The last scenario that I believe justifies a complete departure from social distractions applies to those who have the psychological profile of a Malcolm Gladwell or a Cal Newport. Those who feel driven and compelled to produce answers to life’s complex problems should keep their distance from life’s distractions. Society needs intellectually honest deep thinkers to dig the deep wells that will keep the rest of us hydrated. The world might have to depend on such individuals to do some serious deep work to get us out of our current and impending crisis.
When It’s not that Deep
Not all deep work needs to be deep. We all need to learn to focus but we don’t all need to produce. Don’t confuse Deep work with over productivity and professional aspirations. Deep work can happen when we immerse ourselves in the mundane. If Cal Newport’s efforts at Deep Work leads to a series of manuscripts, mine might lead to a loaf of bread. There is deep work in domesticity and quality leisure activities. There is deep work in parenting, praying, and pampering yourself and others.
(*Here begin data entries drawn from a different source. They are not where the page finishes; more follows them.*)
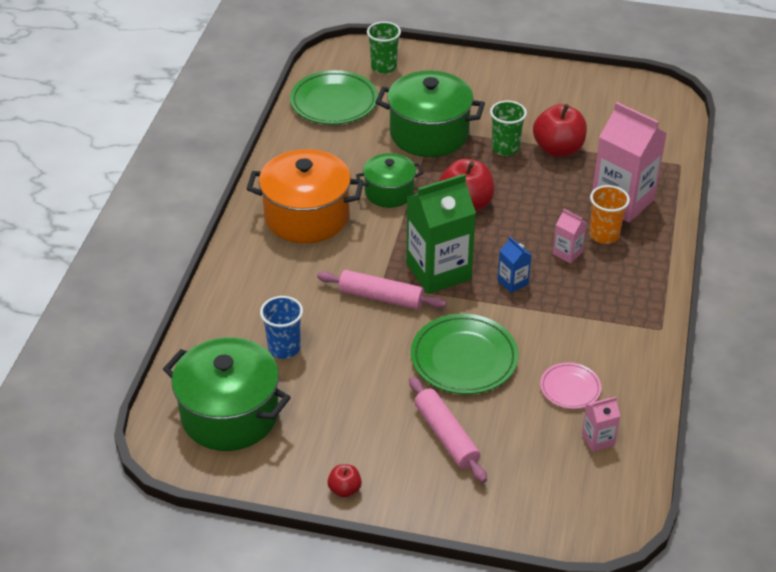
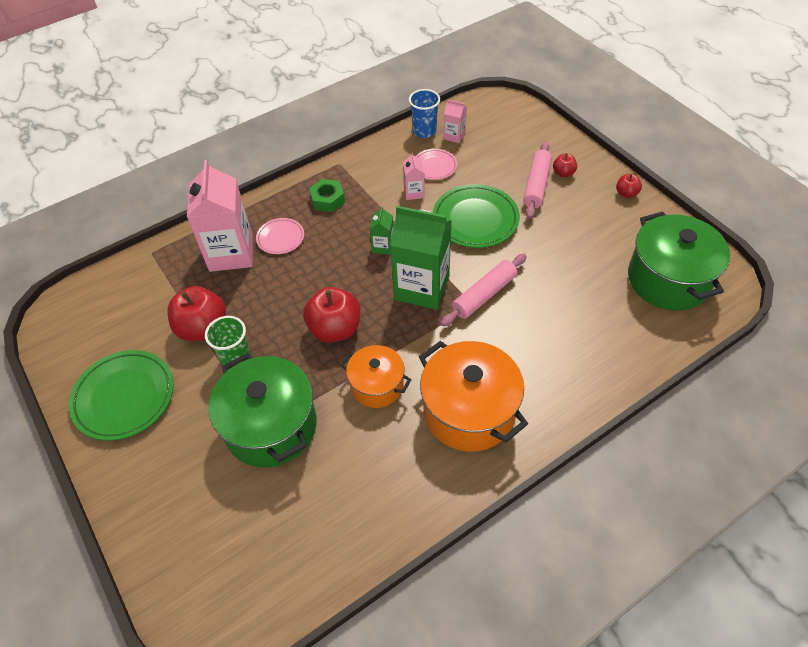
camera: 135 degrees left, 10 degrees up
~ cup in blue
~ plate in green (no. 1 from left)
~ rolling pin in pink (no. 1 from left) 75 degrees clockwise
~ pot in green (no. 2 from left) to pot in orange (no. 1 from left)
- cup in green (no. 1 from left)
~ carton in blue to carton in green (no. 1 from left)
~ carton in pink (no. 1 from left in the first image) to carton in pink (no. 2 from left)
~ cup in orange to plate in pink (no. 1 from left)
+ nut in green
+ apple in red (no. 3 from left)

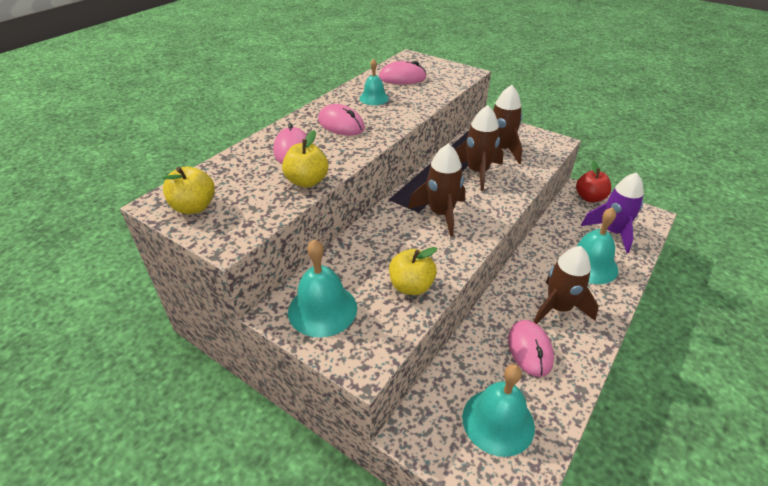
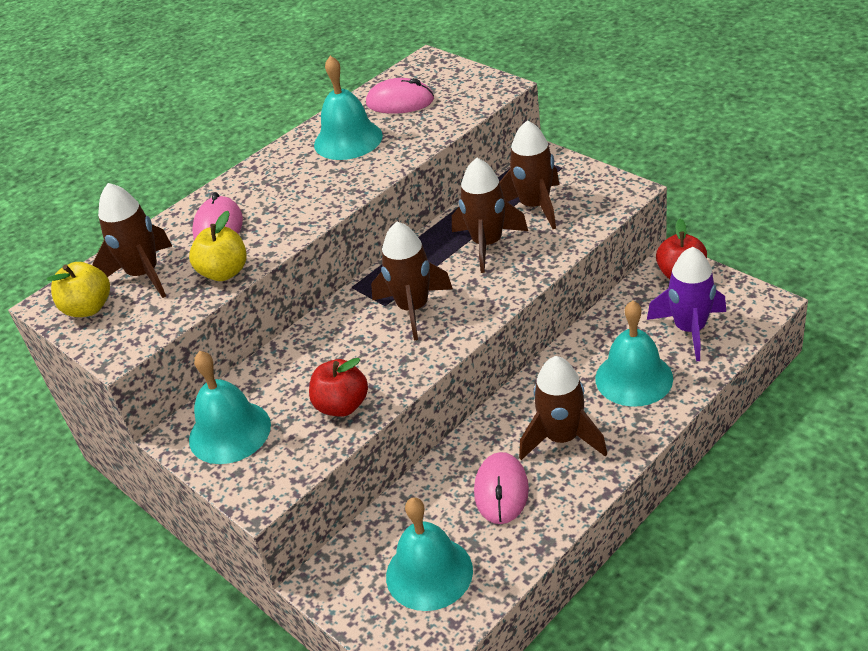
camera: 15 degrees right, 0 degrees up
- mouse in pink (no. 2 from left)
~ bell in turquoise (no. 2 from left) x1.66
~ apple in yellow (no. 3 from left) to apple in red (no. 1 from left)
+ rocket in brown (no. 1 from left)

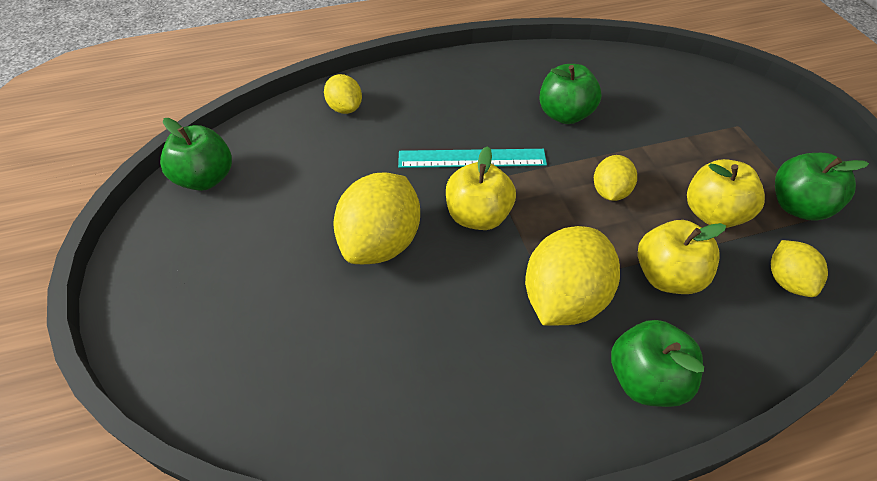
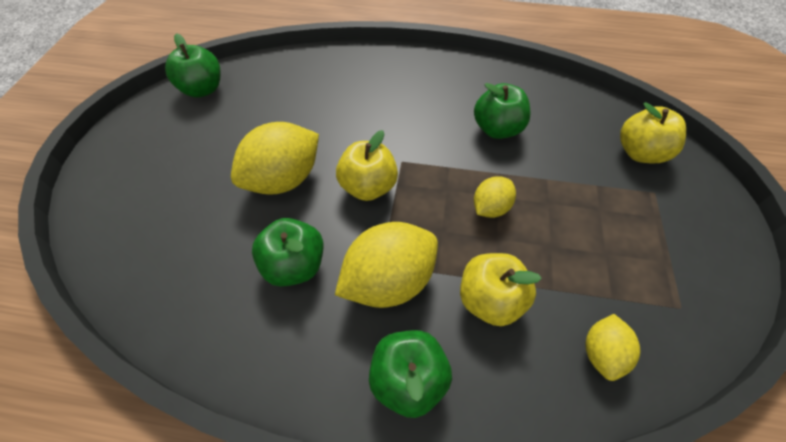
camera: 25 degrees right, 5 degrees up
- lemon in yellow (no. 1 from left)
- ruler in turquoise
~ apple in yellow (no. 3 from left)
~ apple in green (no. 4 from left in the first image) to apple in green (no. 2 from left)

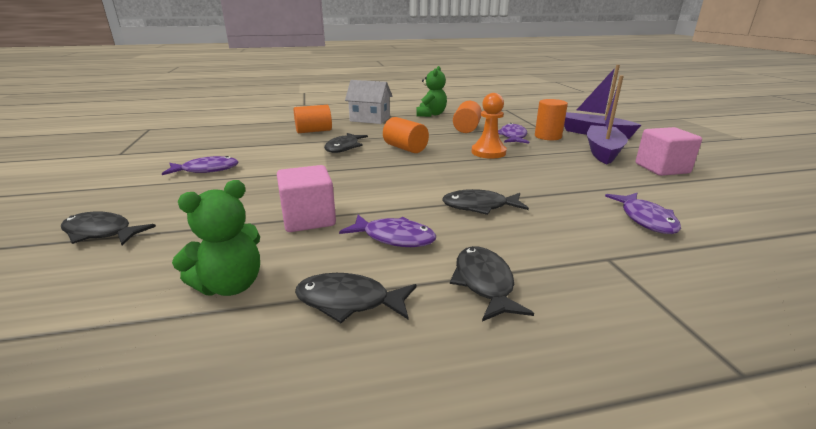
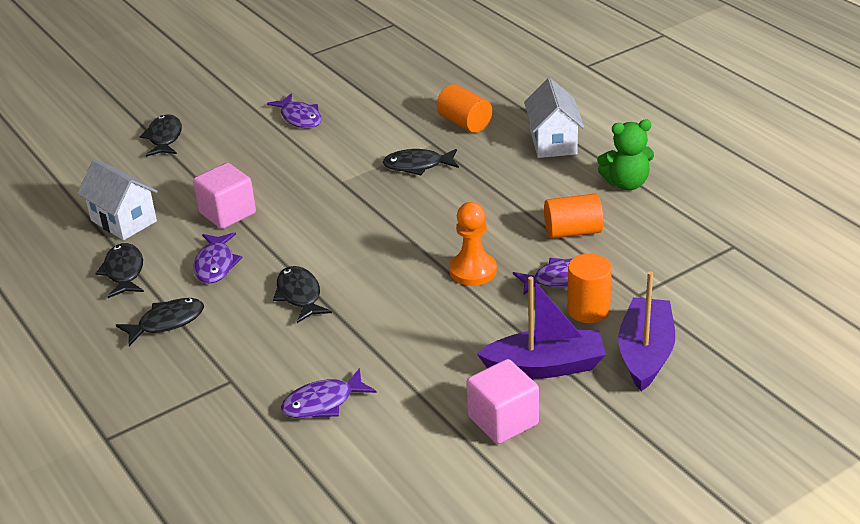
camera: 70 degrees right, 10 degrees up
~ teddy bear in green (no. 1 from left) to house in white (no. 1 from left)
- cylinder in orange (no. 2 from left)

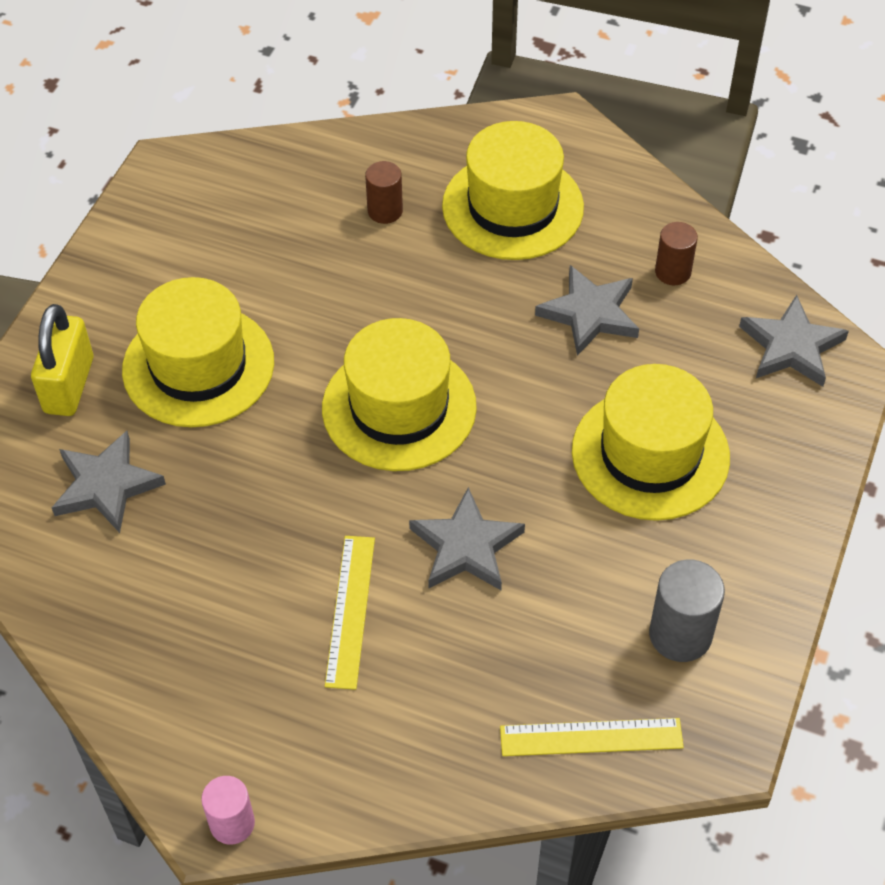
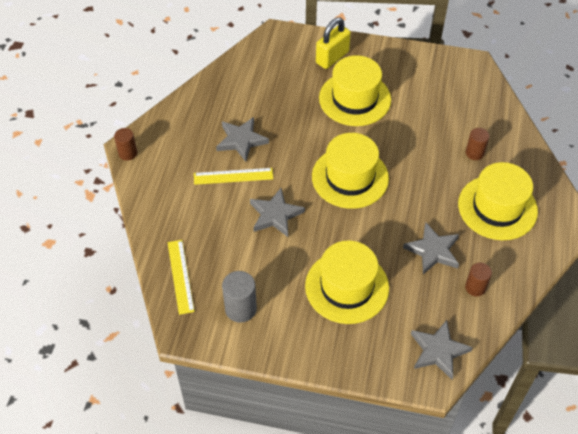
camera: 80 degrees right, 0 degrees up
~ padlock in yellow 45 degrees counterclockwise
~ star in grey (no. 1 from left)
~ cylinder in pink to cylinder in brown (no. 1 from left)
When it comes to understanding the ill effects of distraction overload it’s really not that deep. Technology is like food for our ‘eating disordered’ world. We can’t just give up on food. We have to figure out a way to consume it responsibly and recognize that the quality of our consumption is as important as the quantity.
And while social scientists self -isolate and battle out the pros and cons and do’s and don’t of media consumption, you can start your journey into a deeper more fulfilling less distracted mental and emotional space by committing to a cognitively challenging task like reading a classic. Or if that is too much to handle, then I highly recommend Newport’s book Deep work; because it’s not that deep, after all.